Automatic detection and classification of seismo-volcanic signals of La Soufrière was performed by using an architecture based on supervised learning, available at github.com/malfante/AAA. Seismic waveforms are transformed into a large set of features (34 features for each representation domain) computed from three representation domain of the signal (time, frequency, quefrency). The resulting vectors of features are then used for modeling. We are using the Random Forest Classifier algorithm from the scikit-learn library.
At first, we trained the model with the dataset given by the OVSG consisting of 845 available labeled events (542 VT, 217 nested and 86 LP) recorded in the period 2013-2018. We obtained an average classification rate of 72%. We determined that the VT class includes a variety of signals covering the LP, Nested and VT classes.
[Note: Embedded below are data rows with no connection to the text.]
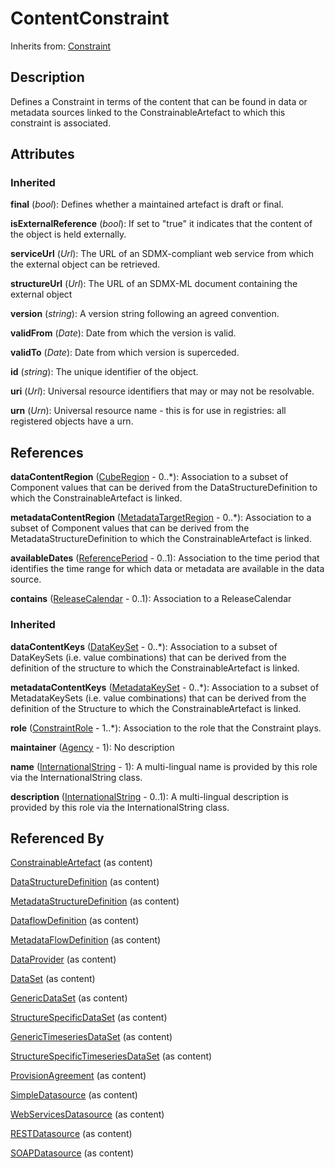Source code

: 
# ContentConstraint

Inherits from: [Constraint](Constraint.md)



## Description

Defines a Constraint in terms of the content that can be found in data or metadata sources linked to the ConstrainableArtefact to which this constraint is associated.


## Attributes

### Inherited

**final** (*bool*): Defines whether a maintained artefact is draft or final.

**isExternalReference** (*bool*): If set to "true" it indicates that the content of the object is held externally.

**serviceUrl** (*Url*): The URL of an SDMX-compliant web service from which the external object can be retrieved.

**structureUrl** (*Url*): The URL of an SDMX-ML document containing the external object

**version** (*string*): A version string following an agreed convention.

**validFrom** (*Date*): Date from which the version is valid.

**validTo** (*Date*): Date from which version is superceded.

**id** (*string*): The unique identifier of the object.

**uri** (*Url*): Universal resource identifiers that may or may not be resolvable.

**urn** (*Urn*): Universal resource name - this is for use in registries: all registered objects have a urn.



## References

**dataContentRegion** ([CubeRegion](CubeRegion.md) - 0..*): Association to a subset of Component values that can be derived from the DataStructureDefinition to which the ConstrainableArtefact is linked.

**metadataContentRegion** ([MetadataTargetRegion](MetadataTargetRegion.md) - 0..*): Association to a subset of Component values that can be derived from the MetadataStructureDefinition to which the ConstrainableArtefact is linked.

**availableDates** ([ReferencePeriod](ReferencePeriod.md) - 0..1): Association to the time period that identifies the time range for which data or metadata are available in the data source.

**contains** ([ReleaseCalendar](ReleaseCalendar.md) - 0..1): Association to a ReleaseCalendar

### Inherited

**dataContentKeys** ([DataKeySet](DataKeySet.md) - 0..*): Association to a subset of DataKeySets (i.e. value combinations) that can be derived from the definition of the structure to which the ConstrainableArtefact is linked.

**metadataContentKeys** ([MetadataKeySet](MetadataKeySet.md) - 0..*): Association to a subset of MetadataKeySets (i.e. value combinations) that can be derived from the definition of the Structure to which the ConstrainableArtefact is linked.

**role** ([ConstraintRole](ConstraintRole.md) - 1..*): Association to the role that the Constraint plays.

**maintainer** ([Agency](../Base/Agency.md) - 1): No description

**name** ([InternationalString](../Base/InternationalString.md) - 1): A multi-lingual name is provided by this role via the InternationalString class.

**description** ([InternationalString](../Base/InternationalString.md) - 0..1): A multi-lingual description is provided by this role via the InternationalString class.



## Referenced By

[ConstrainableArtefact](ConstrainableArtefact.md) (as content)

[DataStructureDefinition](../DataStructure/DataStructureDefinition.md) (as content)

[MetadataStructureDefinition](../MetadataStructure/MetadataStructureDefinition.md) (as content)

[DataflowDefinition](../DataStructure/DataflowDefinition.md) (as content)

[MetadataFlowDefinition](../MetadataStructure/MetadataFlowDefinition.md) (as content)

[DataProvider](../Base/DataProvider.md) (as content)

[DataSet](../DataStructure/DataSet.md) (as content)

[GenericDataSet](../DataStructure/GenericDataSet.md) (as content)

[StructureSpecificDataSet](../DataStructure/StructureSpecificDataSet.md) (as content)

[GenericTimeseriesDataSet](../DataStructure/GenericTimeseriesDataSet.md) (as content)

[StructureSpecificTimeseriesDataSet](../DataStructure/StructureSpecificTimeseriesDataSet.md) (as content)

[ProvisionAgreement](ProvisionAgreement.md) (as content)

[SimpleDatasource](SimpleDatasource.md) (as content)

[WebServicesDatasource](WebServicesDatasource.md) (as content)

[RESTDatasource](RESTDatasource.md) (as content)

[SOAPDatasource](SOAPDatasource.md) (as content)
After reviewing in detail waveforms and spectral characteristics of the signals belonging to the 3 classes we decided to introduce 2 new classes, Hybrid events and also a monochromatic class (so-called Tornillo) of LP signals, thus matching the full description of signals provided in Moretti et al. (2020).
Then, using the new information, a new model was trained with 5 new classes. We obtained a much better classification average rate of 84%. The classification is excellent for Nested events (93% of recall and precision) and Tornillo events (93% of recall and precision). The classification of VT events (90% recall, 89% precision) and LP events (86% recall, 82% precision) were also very good. The most difficult class to recognize is the Hybrid class (64% recall, 69% precision). Hybrid events are often mixed with VT and LP events. This may be explained by the nature of this class and the physical process that includes both a fracturing and a resonating component with different modal frequencies.
Moreover, by using a supervised machine learning model to distinguish the events from the background noise, we were able to detect three times more events as the observatory with an STA / LTA method.
Machine learning is a powerful tool to handle large datasets. We were able to improve the classification, correct some misclassification and detect more events.